* Requirement
Your task is to copy every line of this material exactly.

* Record set
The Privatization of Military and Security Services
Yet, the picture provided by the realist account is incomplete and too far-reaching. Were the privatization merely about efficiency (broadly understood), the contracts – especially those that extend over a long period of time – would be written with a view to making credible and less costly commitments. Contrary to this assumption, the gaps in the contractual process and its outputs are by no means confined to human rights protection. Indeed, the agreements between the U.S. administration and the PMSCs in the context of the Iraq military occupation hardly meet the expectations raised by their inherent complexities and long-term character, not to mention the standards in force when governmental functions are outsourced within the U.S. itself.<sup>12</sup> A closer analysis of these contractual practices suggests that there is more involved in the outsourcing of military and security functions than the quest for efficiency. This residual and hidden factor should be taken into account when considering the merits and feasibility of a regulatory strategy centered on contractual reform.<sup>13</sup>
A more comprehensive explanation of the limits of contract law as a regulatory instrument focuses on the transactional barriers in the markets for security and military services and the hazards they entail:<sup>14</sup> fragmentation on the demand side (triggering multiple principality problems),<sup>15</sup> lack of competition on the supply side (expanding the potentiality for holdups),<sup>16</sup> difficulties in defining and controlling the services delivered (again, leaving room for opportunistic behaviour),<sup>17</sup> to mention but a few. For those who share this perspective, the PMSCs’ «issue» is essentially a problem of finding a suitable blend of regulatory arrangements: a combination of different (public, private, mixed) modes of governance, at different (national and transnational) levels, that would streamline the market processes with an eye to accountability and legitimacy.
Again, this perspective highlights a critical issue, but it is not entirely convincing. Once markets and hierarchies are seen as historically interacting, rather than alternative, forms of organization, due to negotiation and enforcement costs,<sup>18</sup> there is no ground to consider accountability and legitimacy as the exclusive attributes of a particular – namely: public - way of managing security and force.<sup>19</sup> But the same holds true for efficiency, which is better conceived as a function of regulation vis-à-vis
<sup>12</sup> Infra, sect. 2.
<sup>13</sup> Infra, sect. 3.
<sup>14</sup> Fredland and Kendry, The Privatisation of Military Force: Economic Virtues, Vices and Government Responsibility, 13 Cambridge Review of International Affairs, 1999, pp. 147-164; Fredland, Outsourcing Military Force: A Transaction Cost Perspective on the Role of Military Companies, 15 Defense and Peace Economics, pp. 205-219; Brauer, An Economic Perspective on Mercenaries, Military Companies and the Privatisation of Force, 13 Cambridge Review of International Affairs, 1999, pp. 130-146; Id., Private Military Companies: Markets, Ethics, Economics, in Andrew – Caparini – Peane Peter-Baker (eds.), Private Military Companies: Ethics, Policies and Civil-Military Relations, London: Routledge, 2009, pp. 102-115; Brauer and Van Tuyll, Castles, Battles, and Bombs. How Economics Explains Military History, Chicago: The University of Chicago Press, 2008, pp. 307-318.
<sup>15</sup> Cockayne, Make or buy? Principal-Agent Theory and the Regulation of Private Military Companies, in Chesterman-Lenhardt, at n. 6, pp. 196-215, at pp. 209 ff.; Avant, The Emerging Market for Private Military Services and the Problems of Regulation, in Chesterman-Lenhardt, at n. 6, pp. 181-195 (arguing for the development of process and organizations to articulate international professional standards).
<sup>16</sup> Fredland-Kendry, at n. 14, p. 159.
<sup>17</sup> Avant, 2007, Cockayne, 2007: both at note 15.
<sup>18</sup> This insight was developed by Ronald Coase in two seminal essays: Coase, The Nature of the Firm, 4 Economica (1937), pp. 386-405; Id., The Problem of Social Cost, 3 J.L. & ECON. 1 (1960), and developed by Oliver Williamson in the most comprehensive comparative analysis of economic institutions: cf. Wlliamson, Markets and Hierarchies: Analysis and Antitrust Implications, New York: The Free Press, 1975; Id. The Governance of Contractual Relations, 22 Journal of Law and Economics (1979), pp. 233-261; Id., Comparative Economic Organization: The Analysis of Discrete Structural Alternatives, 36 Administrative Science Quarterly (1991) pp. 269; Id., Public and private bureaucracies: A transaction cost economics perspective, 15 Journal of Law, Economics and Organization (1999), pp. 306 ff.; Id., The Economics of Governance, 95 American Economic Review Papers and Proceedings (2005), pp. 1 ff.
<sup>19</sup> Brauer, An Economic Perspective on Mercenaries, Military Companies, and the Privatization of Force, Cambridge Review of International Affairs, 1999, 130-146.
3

* Result of this task
The Privatization of Military and Security Services
Yet, the picture provided by the realist account is incomplete and too far-reaching. Were the privatization merely about efficiency (broadly understood), the contracts – especially those that extend over a long period of time – would be written with a view to making credible and less costly commitments. Contrary to this assumption, the gaps in the contractual process and its outputs are by no means confined to human rights protection. Indeed, the agreements between the U.S. administration and the PMSCs in the context of the Iraq military occupation hardly meet the expectations raised by their inherent complexities and long-term character, not to mention the standards in force when governmental functions are outsourced within the U.S. itself.<sup>12</sup> A closer analysis of these contractual practices suggests that there is more involved in the outsourcing of military and security functions than the quest for efficiency. This residual and hidden factor should be taken into account when considering the merits and feasibility of a regulatory strategy centered on contractual reform.<sup>13</sup>
A more comprehensive explanation of the limits of contract law as a regulatory instrument focuses on the transactional barriers in the markets for security and military services and the hazards they entail:<sup>14</sup> fragmentation on the demand side (triggering multiple principality problems),<sup>15</sup> lack of competition on the supply side (expanding the potentiality for holdups),<sup>16</sup> difficulties in defining and controlling the services delivered (again, leaving room for opportunistic behaviour),<sup>17</sup> to mention but a few. For those who share this perspective, the PMSCs’ «issue» is essentially a problem of finding a suitable blend of regulatory arrangements: a combination of different (public, private, mixed) modes of governance, at different (national and transnational) levels, that would streamline the market processes with an eye to accountability and legitimacy.
Again, this perspective highlights a critical issue, but it is not entirely convincing. Once markets and hierarchies are seen as historically interacting, rather than alternative, forms of organization, due to negotiation and enforcement costs,<sup>18</sup> there is no ground to consider accountability and legitimacy as the exclusive attributes of a particular – namely: public - way of managing security and force.<sup>19</sup> But the same holds true for efficiency, which is better conceived as a function of regulation vis-à-vis
<sup>12</sup> Infra, sect. 2.
<sup>13</sup> Infra, sect. 3.
<sup>14</sup> Fredland and Kendry, The Privatisation of Military Force: Economic Virtues, Vices and Government Responsibility, 13 Cambridge Review of International Affairs, 1999, pp. 147-164; Fredland, Outsourcing Military Force: A Transaction Cost Perspective on the Role of Military Companies, 15 Defense and Peace Economics, pp. 205-219; Brauer, An Economic Perspective on Mercenaries, Military Companies and the Privatisation of Force, 13 Cambridge Review of International Affairs, 1999, pp. 130-146; Id., Private Military Companies: Markets, Ethics, Economics, in Andrew – Caparini – Peane Peter-Baker (eds.), Private Military Companies: Ethics, Policies and Civil-Military Relations, London: Routledge, 2009, pp. 102-115; Brauer and Van Tuyll, Castles, Battles, and Bombs. How Economics Explains Military History, Chicago: The University of Chicago Press, 2008, pp. 307-318.
<sup>15</sup> Cockayne, Make or buy? Principal-Agent Theory and the Regulation of Private Military Companies, in Chesterman-Lenhardt, at n. 6, pp. 196-215, at pp. 209 ff.; Avant, The Emerging Market for Private Military Services and the Problems of Regulation, in Chesterman-Lenhardt, at n. 6, pp. 181-195 (arguing for the development of process and organizations to articulate international professional standards).
<sup>16</sup> Fredland-Kendry, at n. 14, p. 159.
<sup>17</sup> Avant, 2007, Cockayne, 2007: both at note 15.
<sup>18</sup> This insight was developed by Ronald Coase in two seminal essays: Coase, The Nature of the Firm, 4 Economica (1937), pp. 386-405; Id., The Problem of Social Cost, 3 J.L. & ECON. 1 (1960), and developed by Oliver Williamson in the most comprehensive comparative analysis of economic institutions: cf. Wlliamson, Markets and Hierarchies: Analysis and Antitrust Implications, New York: The Free Press, 1975; Id. The Governance of Contractual Relations, 22 Journal of Law and Economics (1979), pp. 233-261; Id., Comparative Economic Organization: The Analysis of Discrete Structural Alternatives, 36 Administrative Science Quarterly (1991) pp. 269; Id., Public and private bureaucracies: A transaction cost economics perspective, 15 Journal of Law, Economics and Organization (1999), pp. 306 ff.; Id., The Economics of Governance, 95 American Economic Review Papers and Proceedings (2005), pp. 1 ff.
<sup>19</sup> Brauer, An Economic Perspective on Mercenaries, Military Companies, and the Privatization of Force, Cambridge Review of International Affairs, 1999, 130-146.
3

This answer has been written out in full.